[[ DATASET CONTENT open ]]
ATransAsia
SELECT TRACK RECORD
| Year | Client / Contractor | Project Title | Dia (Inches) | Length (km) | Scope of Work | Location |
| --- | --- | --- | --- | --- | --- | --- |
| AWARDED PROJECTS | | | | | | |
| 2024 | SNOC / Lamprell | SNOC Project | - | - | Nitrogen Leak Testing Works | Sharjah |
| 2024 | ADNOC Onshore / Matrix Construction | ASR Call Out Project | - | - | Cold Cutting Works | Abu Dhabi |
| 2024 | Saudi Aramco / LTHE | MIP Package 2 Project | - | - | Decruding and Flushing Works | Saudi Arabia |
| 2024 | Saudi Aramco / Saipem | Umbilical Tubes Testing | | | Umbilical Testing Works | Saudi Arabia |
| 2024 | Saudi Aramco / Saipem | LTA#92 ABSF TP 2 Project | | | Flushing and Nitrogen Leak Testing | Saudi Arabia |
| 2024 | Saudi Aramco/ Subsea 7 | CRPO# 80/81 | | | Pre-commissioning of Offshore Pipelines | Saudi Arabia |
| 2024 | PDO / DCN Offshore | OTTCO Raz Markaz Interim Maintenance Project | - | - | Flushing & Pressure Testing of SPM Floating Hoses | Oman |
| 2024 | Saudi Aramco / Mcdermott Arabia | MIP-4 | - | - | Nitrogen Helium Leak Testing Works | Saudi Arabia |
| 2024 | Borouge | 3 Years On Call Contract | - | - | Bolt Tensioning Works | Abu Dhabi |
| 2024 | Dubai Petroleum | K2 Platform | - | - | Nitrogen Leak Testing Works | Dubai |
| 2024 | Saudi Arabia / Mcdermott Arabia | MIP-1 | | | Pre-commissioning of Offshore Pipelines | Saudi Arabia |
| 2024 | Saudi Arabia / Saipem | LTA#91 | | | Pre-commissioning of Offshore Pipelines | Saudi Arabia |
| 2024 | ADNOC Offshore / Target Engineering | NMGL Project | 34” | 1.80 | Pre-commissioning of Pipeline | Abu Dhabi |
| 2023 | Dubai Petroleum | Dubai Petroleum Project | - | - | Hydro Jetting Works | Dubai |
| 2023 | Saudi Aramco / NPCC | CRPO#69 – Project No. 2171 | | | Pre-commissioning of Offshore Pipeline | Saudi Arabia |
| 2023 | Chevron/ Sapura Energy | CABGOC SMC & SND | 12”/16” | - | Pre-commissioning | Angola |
[[ DATASET CONTENT closed ]]
[TASK ITEM]:
Only an exact copy of the data above will do.

[WRITTEN ANSWER]:
ATransAsia
SELECT TRACK RECORD
| Year | Client / Contractor | Project Title | Dia (Inches) | Length (km) | Scope of Work | Location |
| --- | --- | --- | --- | --- | --- | --- |
| AWARDED PROJECTS | | | | | | |
| 2024 | SNOC / Lamprell | SNOC Project | - | - | Nitrogen Leak Testing Works | Sharjah |
| 2024 | ADNOC Onshore / Matrix Construction | ASR Call Out Project | - | - | Cold Cutting Works | Abu Dhabi |
| 2024 | Saudi Aramco / LTHE | MIP Package 2 Project | - | - | Decruding and Flushing Works | Saudi Arabia |
| 2024 | Saudi Aramco / Saipem | Umbilical Tubes Testing | | | Umbilical Testing Works | Saudi Arabia |
| 2024 | Saudi Aramco / Saipem | LTA#92 ABSF TP 2 Project | | | Flushing and Nitrogen Leak Testing | Saudi Arabia |
| 2024 | Saudi Aramco/ Subsea 7 | CRPO# 80/81 | | | Pre-commissioning of Offshore Pipelines | Saudi Arabia |
| 2024 | PDO / DCN Offshore | OTTCO Raz Markaz Interim Maintenance Project | - | - | Flushing & Pressure Testing of SPM Floating Hoses | Oman |
| 2024 | Saudi Aramco / Mcdermott Arabia | MIP-4 | - | - | Nitrogen Helium Leak Testing Works | Saudi Arabia |
| 2024 | Borouge | 3 Years On Call Contract | - | - | Bolt Tensioning Works | Abu Dhabi |
| 2024 | Dubai Petroleum | K2 Platform | - | - | Nitrogen Leak Testing Works | Dubai |
| 2024 | Saudi Arabia / Mcdermott Arabia | MIP-1 | | | Pre-commissioning of Offshore Pipelines | Saudi Arabia |
| 2024 | Saudi Arabia / Saipem | LTA#91 | | | Pre-commissioning of Offshore Pipelines | Saudi Arabia |
| 2024 | ADNOC Offshore / Target Engineering | NMGL Project | 34” | 1.80 | Pre-commissioning of Pipeline | Abu Dhabi |
| 2023 | Dubai Petroleum | Dubai Petroleum Project | - | - | Hydro Jetting Works | Dubai |
| 2023 | Saudi Aramco / NPCC | CRPO#69 – Project No. 2171 | | | Pre-commissioning of Offshore Pipeline | Saudi Arabia |
| 2023 | Chevron/ Sapura Energy | CABGOC SMC & SND | 12”/16” | - | Pre-commissioning | Angola |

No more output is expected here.